You just want me to say something stupid dont ya Dave. I know your baiting me because you are a Master Baiter.


----------



## kunzog (Apr 1, 2013)

This old fashion monkey wrench is ideal for removing the large crank nut, sprocket nut and the stem nut.


----------



## Freqman1 (Apr 2, 2013)

kunzog said:


> This old fashion monkey wrench is ideal for removing the large crank nut, sprocket nut and the stem nut.




My tool of choice--can also be used as a hammer/mallet! V/r Shawn


----------



## tailhole (Apr 2, 2013)

*me too*

Yes, I have one of these held to the frame with magnets on any bike I ride.  Even the smallest ones work on the largest nut on any bike.  The really little ones can be used as cone wrenches too.


----------



## crankman3 (Apr 2, 2013)

I made a die from a old collar,check out the threads does a great job repairing
  damage threads, or just cleaning the dirt and rust out between the threads.

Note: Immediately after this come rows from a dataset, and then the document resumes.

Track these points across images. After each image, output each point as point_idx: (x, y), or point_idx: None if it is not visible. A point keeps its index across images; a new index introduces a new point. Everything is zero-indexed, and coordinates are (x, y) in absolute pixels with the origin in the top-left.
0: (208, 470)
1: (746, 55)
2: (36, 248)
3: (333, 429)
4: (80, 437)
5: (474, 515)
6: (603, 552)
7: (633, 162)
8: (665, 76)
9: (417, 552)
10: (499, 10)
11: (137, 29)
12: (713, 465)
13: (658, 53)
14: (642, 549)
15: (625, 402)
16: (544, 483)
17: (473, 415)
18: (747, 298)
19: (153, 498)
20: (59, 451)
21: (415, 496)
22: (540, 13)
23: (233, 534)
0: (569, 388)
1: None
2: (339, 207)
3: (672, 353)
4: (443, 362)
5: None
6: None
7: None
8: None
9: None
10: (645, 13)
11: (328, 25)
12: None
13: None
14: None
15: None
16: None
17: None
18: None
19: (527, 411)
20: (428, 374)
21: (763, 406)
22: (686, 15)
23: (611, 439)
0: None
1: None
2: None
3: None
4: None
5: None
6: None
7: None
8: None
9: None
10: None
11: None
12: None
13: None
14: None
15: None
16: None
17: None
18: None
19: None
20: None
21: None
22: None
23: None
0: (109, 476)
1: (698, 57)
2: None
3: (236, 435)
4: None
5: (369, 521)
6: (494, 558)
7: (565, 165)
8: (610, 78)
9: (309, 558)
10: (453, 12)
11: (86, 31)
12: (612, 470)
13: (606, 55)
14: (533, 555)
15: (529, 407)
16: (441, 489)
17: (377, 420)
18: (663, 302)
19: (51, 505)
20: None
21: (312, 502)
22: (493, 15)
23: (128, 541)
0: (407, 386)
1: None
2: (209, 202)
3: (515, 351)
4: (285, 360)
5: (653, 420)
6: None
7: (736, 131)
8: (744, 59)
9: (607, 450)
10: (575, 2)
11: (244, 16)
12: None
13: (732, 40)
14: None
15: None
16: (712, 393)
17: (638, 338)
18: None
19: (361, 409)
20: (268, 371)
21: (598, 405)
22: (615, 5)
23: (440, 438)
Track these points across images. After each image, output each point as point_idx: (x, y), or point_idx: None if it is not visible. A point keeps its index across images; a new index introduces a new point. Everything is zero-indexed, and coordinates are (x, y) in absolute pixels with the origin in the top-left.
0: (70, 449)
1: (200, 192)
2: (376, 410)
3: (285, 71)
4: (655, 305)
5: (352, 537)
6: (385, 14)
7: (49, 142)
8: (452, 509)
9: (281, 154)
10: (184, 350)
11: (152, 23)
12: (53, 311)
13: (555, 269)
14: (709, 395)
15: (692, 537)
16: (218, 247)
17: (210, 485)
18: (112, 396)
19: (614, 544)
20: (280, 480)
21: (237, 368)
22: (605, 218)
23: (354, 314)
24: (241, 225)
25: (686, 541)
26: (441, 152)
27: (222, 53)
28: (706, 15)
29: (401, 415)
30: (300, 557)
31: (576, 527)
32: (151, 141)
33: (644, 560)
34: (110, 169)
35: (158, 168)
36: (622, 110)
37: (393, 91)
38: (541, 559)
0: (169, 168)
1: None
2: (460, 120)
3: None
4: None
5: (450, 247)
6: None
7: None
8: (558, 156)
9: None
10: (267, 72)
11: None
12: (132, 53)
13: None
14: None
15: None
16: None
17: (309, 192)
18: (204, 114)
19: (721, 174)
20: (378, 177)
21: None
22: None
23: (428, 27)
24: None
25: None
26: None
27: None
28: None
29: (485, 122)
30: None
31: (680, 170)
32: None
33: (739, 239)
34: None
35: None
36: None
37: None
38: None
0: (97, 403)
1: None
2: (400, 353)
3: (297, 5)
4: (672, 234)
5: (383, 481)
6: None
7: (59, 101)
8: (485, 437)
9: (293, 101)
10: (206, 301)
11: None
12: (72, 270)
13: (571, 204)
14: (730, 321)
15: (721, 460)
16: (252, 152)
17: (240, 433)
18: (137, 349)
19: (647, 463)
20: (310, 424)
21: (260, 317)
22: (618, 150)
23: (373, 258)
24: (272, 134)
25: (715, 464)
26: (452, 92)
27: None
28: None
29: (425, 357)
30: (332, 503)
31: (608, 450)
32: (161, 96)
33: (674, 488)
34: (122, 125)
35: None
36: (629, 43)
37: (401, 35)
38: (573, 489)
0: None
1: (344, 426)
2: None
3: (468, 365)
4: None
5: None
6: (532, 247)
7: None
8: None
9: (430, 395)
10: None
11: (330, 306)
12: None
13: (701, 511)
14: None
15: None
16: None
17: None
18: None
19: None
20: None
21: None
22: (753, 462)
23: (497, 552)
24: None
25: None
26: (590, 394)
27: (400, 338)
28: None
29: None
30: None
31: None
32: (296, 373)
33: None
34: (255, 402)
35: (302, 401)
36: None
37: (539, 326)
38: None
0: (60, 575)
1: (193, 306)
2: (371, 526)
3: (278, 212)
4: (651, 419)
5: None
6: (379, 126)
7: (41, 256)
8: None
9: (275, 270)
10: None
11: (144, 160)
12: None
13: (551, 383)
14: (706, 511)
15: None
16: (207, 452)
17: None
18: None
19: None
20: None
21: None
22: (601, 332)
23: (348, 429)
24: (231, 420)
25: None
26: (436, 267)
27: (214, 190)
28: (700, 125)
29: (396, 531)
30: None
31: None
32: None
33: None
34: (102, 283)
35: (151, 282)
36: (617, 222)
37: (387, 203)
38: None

  I welded a allen wrench to a old pair of channel locks. This is what I use to remove 
  a kick stand from the frame, once that done then I can use the channel locks to 
  depress the spring and remove the pin.


----------



## Goldenrod (May 3, 2016)

Motorcycle way of tie wrapping a cable.  Cut a small piece of tube.  Run the tie wrap around the frame into the tube, around the cable and into the tube and then close.  The tube offsets the cable from the frame.


----------



## spoker (May 4, 2016)

am detailng a bike today,ill be razor blading some of the chrome,if the rust is on top of the chrome or lightly embeded,lightly drag or scrape the rust with a single edge razor blade and then go over it with 0000 wool and semichrome,protect with carnuba wax.happy trails to you!!!


----------



## Iheartbikes (May 18, 2016)

When tackling a rusty fastener, screw or nut.
Before you do anything, even oil. 
Strike the fastener to jar the threads together and break em free,
Then your oil of choice or soaking.


----------



## J-wagon (Jan 19, 2022)

I don't have a truing stand. Just mount wheel onto fork. Zip ties around fork legs, spin wheel to see lateral and radial deviations. For me good results.


----------